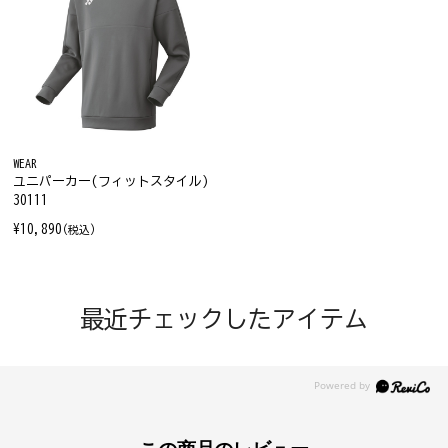
WEAR
ユニパーカー(フィットスタイル)
30111
¥10,890
(税込)
最近チェックしたアイテム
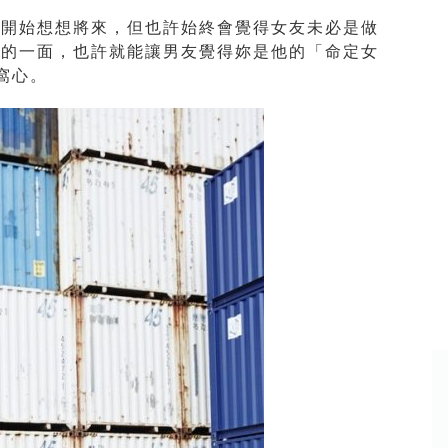
會開始想想將來，但也許始終會覺得女友未必是做
好的一面，也許就能讓男友覺得妳是他的「命定女
窩心。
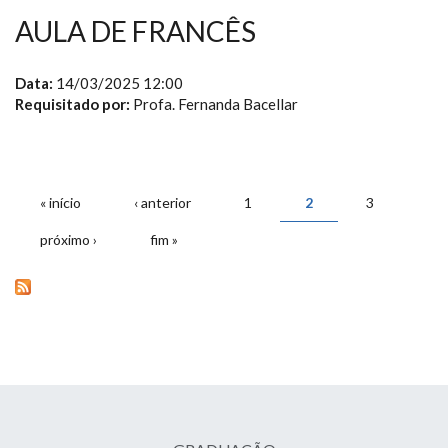
AULA DE FRANCÊS
Data:
14/03/2025 12:00
Requisitado por:
Profa. Fernanda Bacellar
« início
‹ anterior
1
2
3
PÁGINAS
próximo ›
fim »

- - - - -

#### Job
Reproduce the text of all three items word for word, omitting the pictures.

#### Answer space
WEAR
ユニパーカー(フィットスタイル)
30111
¥10,890
(税込)
最近チェックしたアイテム
會開始想想將來，但也許始終會覺得女友未必是做
好的一面，也許就能讓男友覺得妳是他的「命定女
窩心。
AULA DE FRANCÊS
Data:
14/03/2025 12:00
Requisitado por:
Profa. Fernanda Bacellar
« início
‹ anterior
1
2
3
PÁGINAS
próximo ›
fim »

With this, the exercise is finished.